Section : CURRENT ISSUES
Issue Date : 1 / 1994  3,368 Words
Author : Carl Linden and Vladimir Zvyglianich
Carl Linden is professor of political science and international affairs at the Institute for European, Russian and Eurasian Studies at George Washington University. Vladimir Zvyglianich is adjunct professor of political science and area studies at the institute.

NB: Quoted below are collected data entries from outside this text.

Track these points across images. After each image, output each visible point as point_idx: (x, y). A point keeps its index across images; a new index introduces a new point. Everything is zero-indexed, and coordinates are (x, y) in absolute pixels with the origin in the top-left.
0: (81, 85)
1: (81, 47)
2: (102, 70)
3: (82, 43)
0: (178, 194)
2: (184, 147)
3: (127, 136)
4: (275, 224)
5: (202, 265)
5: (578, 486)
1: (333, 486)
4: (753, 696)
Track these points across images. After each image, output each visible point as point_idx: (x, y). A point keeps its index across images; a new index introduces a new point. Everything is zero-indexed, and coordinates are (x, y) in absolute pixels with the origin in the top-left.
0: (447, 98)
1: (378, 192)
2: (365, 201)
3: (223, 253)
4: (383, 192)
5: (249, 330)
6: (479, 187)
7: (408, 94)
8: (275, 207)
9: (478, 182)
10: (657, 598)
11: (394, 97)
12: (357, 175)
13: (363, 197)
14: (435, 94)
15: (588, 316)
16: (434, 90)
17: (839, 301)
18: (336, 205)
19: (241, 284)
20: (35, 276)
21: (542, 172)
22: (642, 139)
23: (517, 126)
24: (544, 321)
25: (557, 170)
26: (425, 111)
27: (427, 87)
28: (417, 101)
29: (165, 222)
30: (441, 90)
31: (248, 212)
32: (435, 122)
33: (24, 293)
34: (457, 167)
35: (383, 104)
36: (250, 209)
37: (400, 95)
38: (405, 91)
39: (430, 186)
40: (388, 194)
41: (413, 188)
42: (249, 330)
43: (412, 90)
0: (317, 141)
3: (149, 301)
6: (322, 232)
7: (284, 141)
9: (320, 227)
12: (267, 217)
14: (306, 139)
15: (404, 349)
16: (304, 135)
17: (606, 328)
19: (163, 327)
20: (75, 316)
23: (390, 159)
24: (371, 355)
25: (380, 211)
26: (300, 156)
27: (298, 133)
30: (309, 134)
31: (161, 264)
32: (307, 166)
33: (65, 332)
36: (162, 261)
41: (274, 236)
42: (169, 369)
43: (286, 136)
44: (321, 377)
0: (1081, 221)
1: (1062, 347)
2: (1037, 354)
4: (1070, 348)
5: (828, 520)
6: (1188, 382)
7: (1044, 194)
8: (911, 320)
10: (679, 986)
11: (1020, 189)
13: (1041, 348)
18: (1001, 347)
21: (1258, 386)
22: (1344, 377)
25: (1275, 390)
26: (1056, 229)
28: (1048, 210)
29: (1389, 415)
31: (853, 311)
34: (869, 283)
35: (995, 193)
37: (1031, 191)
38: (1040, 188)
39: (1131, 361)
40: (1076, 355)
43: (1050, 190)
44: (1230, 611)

       In the bloody clash of early October between Yeltsin and the Rutskoi-Khasbulatov parliamentary faction of Red-Browns, the struggle over reborn Russia's identity hung in the balance for a brief but precarious moment. If the Bolshevik-style coup attempt had succeeded, then Russia's turn to dictatorship, civil war, and war in the "near-abroad" of the former USSR aimed at a restoration of the empire would have been in the cards.
       
       Instead, Boris Yeltsin delivered a counterblow that flattened his challengers. In a historic reversal of the Bolshevik scenario of 1917 he showed, once more, that he was not a Kerensky unable to curb the destroyers of Russia's new-won freedom.
       
       With this second reactionary coup put down even more quickly than its predecessor in August 1991, Yeltsin has cleared a path, however narrow and precipitous, enabling him to press ahead with what might be called his second revolution. He ended the destabilizing executive-legislative dual-power hobbling of his drive for democratic and market reforms.
       
       A similar situation of dual power had earlier been a key factor in bringing down the Gorbachev regime. Yeltsin is now attempting a real perestroika, not Gorbachevian but revolutionary in its essence--a bold attempt at founding a new polity for Russia through a new constitution and representative institutions given popular legitimacy through national elections. The revolutionary character of his drive for a refounding of Russia was underscored by his issuance of a land decree to privatize agriculture and reverse Bolshevik collectivization of the countryside.
       
       Though the October outcome gave Yeltsin the moment and momentum to carry this design forward, the passage to a workable representative civil constitution remains troublesome and threatened by reefs and countercurrents. Not only is this made manifest by the October upheaval, but the difficulty is illuminated by a comparison of the progress of democratic reform so far in the two principal nations of the former USSR, Russia itself and its new neighboring nation and longtime former province, Ukraine.
       
       What happens in the two countries, which constitute roughly two-thirds of the population of the former USSR, will largely determine what happens in the remaining countries of the Commonwealth of Independent States.